Action on the hill: two bills affecting the LGBT community were at the fore in late May.
RALEIGH — Thanks to the extensive lobbying efforts by EqualityNC, the anti-bullying bill, the School Violence Prevention Act, passed its third and final reading in the House 72-47 on May 24, marking the very first time in N.C. state history that a pro-equality bill has passed either chamber in the General Assembly.

The bill, which will direct local school boards to adopt policies to protect public school students from bullying and harassment, will now go to the Senate where it is expected to pass.

“We believe that it will pass,” says EqualityNC Director Ian Palmquist, “though we have some work to do to get it through. Then it would go to the governor for him to sign, and it would become law.”

Palmquist is upbeat that N.C. Gov.
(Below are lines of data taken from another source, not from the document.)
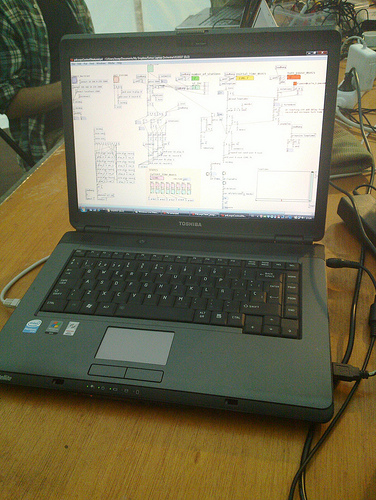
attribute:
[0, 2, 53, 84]
shirt — plaid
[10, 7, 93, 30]
shirt — open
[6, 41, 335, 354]
laptop — open, grey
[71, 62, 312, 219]
diagram — lifted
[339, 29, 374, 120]
powerstrip — white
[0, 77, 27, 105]
sleeve — rooled up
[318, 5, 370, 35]
wires — tangled up, black, tangled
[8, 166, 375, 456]
desk — wooden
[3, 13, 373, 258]
table — wooden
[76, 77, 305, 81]
boxes — colored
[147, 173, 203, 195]
bluepattern — repeated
Mike Easley, a Democrat, would sign the legislation.
Another bill drawing a firestorm of attention during this legislative session is the North Carolina marriage amendment (H.B. 493-Defense of Marriage).
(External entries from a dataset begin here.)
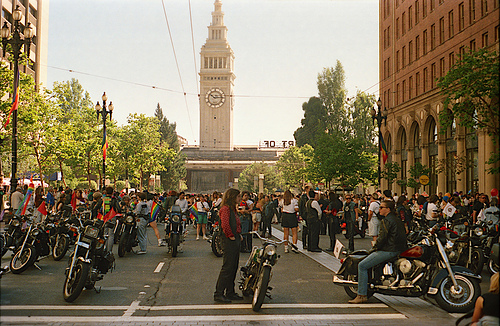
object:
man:
[347, 200, 409, 304]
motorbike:
[330, 226, 482, 314]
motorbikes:
[63, 219, 116, 303]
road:
[16, 220, 318, 319]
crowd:
[34, 185, 414, 275]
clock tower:
[200, 0, 236, 151]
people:
[426, 194, 442, 227]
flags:
[442, 202, 457, 218]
Although the House Rules Committee allowed the bill to pass to the floor May 22, at the close of the session the same day, Speaker Joe Hackney (D-Orange) re-referred the marriage amendment bill to the Judiciary 1 Committee. The bill did not come out of committee by May 24. According to General Assembly rules, the bill is effectively dead for this year.

“I think it’s simply a political agenda, and I don’t know that we ought to make time for it,” said Hackney.
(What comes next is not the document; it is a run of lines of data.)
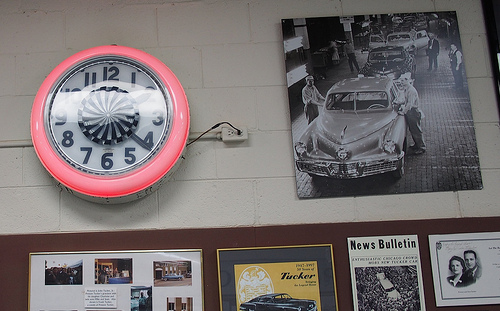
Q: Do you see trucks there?
A: No, there are no trucks.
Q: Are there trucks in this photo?
A: No, there are no trucks.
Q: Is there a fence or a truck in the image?
A: No, there are no trucks or fences.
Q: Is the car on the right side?
A: Yes, the car is on the right of the image.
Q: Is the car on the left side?
A: No, the car is on the right of the image.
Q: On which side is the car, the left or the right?
A: The car is on the right of the image.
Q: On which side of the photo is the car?
A: The car is on the right of the image.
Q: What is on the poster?
A: The car is on the poster.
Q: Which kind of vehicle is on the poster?
A: The vehicle is a car.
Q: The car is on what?
A: The car is on the poster.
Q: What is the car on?
A: The car is on the poster.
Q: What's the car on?
A: The car is on the poster.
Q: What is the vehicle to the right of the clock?
A: The vehicle is a car.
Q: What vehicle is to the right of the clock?
A: The vehicle is a car.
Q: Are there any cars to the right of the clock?
A: Yes, there is a car to the right of the clock.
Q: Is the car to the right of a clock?
A: Yes, the car is to the right of a clock.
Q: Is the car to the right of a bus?
A: No, the car is to the right of a clock.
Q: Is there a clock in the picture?
A: Yes, there is a clock.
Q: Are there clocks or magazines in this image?
A: Yes, there is a clock.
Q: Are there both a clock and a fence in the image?
A: No, there is a clock but no fences.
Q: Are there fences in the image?
A: No, there are no fences.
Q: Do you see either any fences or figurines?
A: No, there are no fences or figurines.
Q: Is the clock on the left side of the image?
A: Yes, the clock is on the left of the image.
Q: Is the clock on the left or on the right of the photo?
A: The clock is on the left of the image.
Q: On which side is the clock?
A: The clock is on the left of the image.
This marks the fourth time the bill has been introduced — and then stopped in its tracks.
To date, North Carolina is the only southern state that has not amended its constitution to ban gay marriage. Any proposed amendment needs approval by three-fifths of both the House and Senate and by a majority of voters in a statewide referendum.

According to Palmquist there is some debate as to whether the rules of committee apply to H.B. 493, and the possibility of further action on the measure this year could exist, though at press time it was considered remote.